Schon 1693 wurde in Wien die erste Fiaker Konzession vergeben – also nur 10 Jahre nachdem die Stadt von der Türkenbelagerung stark in Mitleidenschaft gezogen wurde. Zur selben Zeit soll übrigens auch die Wiener Kaffeehauskultur entstanden sein. Damit waren die Fiaker auch das erste öffentliche Verkehrsmittel Wiens.
Strenge Regeln entstanden schon unter Kaiserin Maria Theresia, die unter anderem das Knallen mit der Peitsche verbat.
Spätestens im 19. Jahrhundert kam der Ruf der Wiener Fiaker auch in Deutschland an.
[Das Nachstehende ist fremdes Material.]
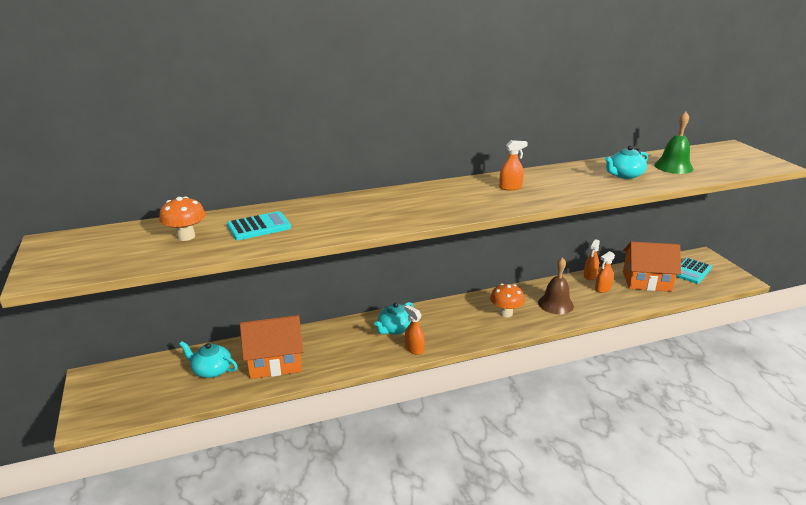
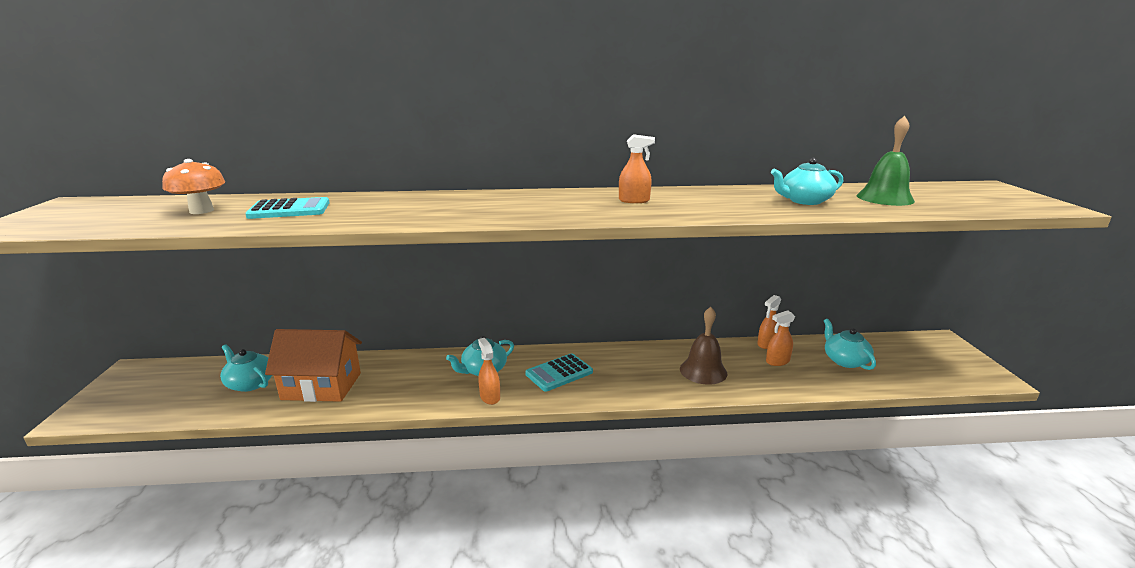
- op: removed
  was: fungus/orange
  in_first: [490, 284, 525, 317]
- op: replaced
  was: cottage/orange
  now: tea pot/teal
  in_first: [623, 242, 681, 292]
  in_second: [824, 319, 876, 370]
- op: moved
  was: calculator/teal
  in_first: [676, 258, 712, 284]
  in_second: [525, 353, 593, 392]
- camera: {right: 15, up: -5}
Der Reiseschriftsteller Carl Julius Weber hatte die größte Hochachtung vor den Wiener Kutschern: "Die Fiakers sind eine ganz eigene Menschenklasse ... Sie haben oft schönere Pferde und Wagen, als mancher weiland regierender Reichsgraf, und fahren wie die Wagenlenker im Circus des alten Rom". Gewiss kann man einen Kutscher nicht besser loben, als wenn man sagte: "Er fährt wie ein Wiener Fiaker".
Kaiser Joseph II. hatte ein Reitpferd, dass kein Stallmeister bändigen konnte. er gab es aus Neckerei einem Fiaker, und nach wenigen Tagen paradierte der Fiaker damit durch die Burg. "Diese eigenen Gesellen haben einen Scharfblick, den ich oft bewundert habe…" (1)
Zu Anfang des 20. Jahrhunderts gerieten die Fiaker in die Krise – naturgemäß waren die neu erfundenen Automobile schneller. Während um 1900 noch rund 1000 Kutscher im Fiakerdienst registriert waren, waren es 1926 nur noch nur noch 52 Fiaker und 120 Einspänner.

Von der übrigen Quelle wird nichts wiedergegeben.